WHAT YOU SHOULD DO - From the listing below, extract every line in which the word "Optik" appears.

MATERIAL FOR THIS EXERCISE -
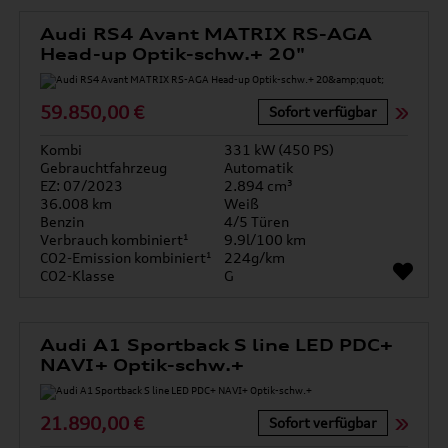
Audi RS4 Avant MATRIX RS-AGA
Head-up Optik-schw.+ 20"
59.850,00 €
Sofort verfügbar
Kombi
331 kW (450 PS)
Gebrauchtfahrzeug
Automatik
EZ: 07/2023
2.894 cm³
36.008 km
Weiß
Benzin
4/5 Türen
Verbrauch kombiniert¹
9.9l/100 km
CO2-Emission kombiniert¹
224g/km
CO2-Klasse
G
Audi A1 Sportback S line LED PDC+
NAVI+ Optik-schw.+
21.890,00 €
Sofort verfügbar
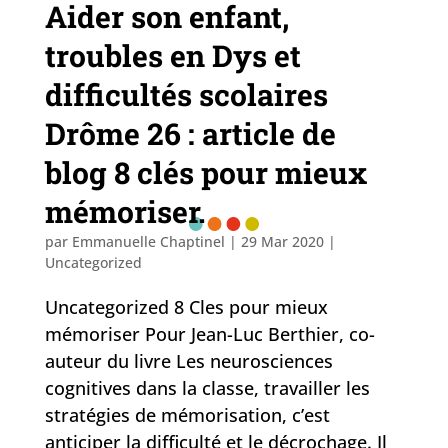
Aider son enfant,
troubles en Dys et
difficultés scolaires
Drôme 26 : article de
blog 8 clés pour mieux
mémoriser.
par
Emmanuelle Chaptinel
|
29 Mar 2020
|
Uncategorized
Uncategorized 8 Cles pour mieux
mémoriser Pour Jean-Luc Berthier, co-
auteur du livre Les neurosciences
cognitives dans la classe, travailler les
stratégies de mémorisation, c’est
anticiper la difficulté et le décrochage. Il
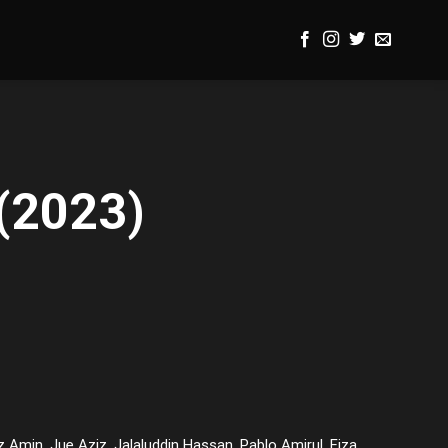
 (2023)
 Amin, Jue Aziz, Jalaluddin Hassan, Pablo Amirul, Fiza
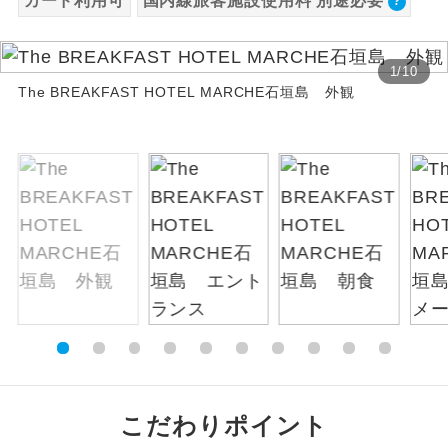
カード利用可
国内線旅客施設使用料 別途必要
絶景
絶景スポットに立ち寄るコースです。
1
/
10
温泉
The BREAKFAST HOTEL MARCHE石垣島 外観
温泉地にも宿泊するコースです。
ご宿泊ホテルに露天風呂が付いていま
露天風呂
す。
大浴場
ご宿泊ホテルに大浴場が付いています。
全てのお食事が付いていますので、お食
全食事付き
事の心配はいりません。（機内食を除
く）
お部屋にてゆっくりとお召し上がりいた
お部屋食
だけます。
トラベルイヤ
周りの音を気にせず、ガイドさんの説明
こだわりポイント
ホン
をじっくり聞くことができます。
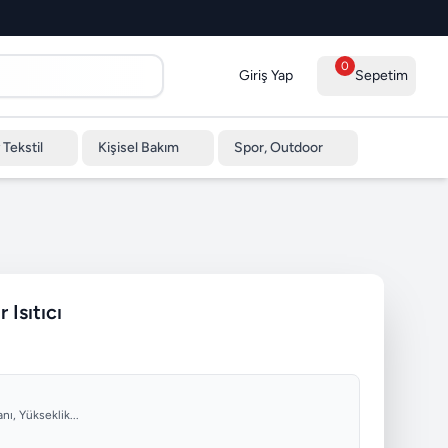
0
Giriş Yap
Sepetim
 Tekstil
Kişisel Bakım
Spor, Outdoor
Isıtıcı
nı, Yükseklik...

WRITTEN ANSWER -
Head-up Optik-schw.+ 20"
NAVI+ Optik-schw.+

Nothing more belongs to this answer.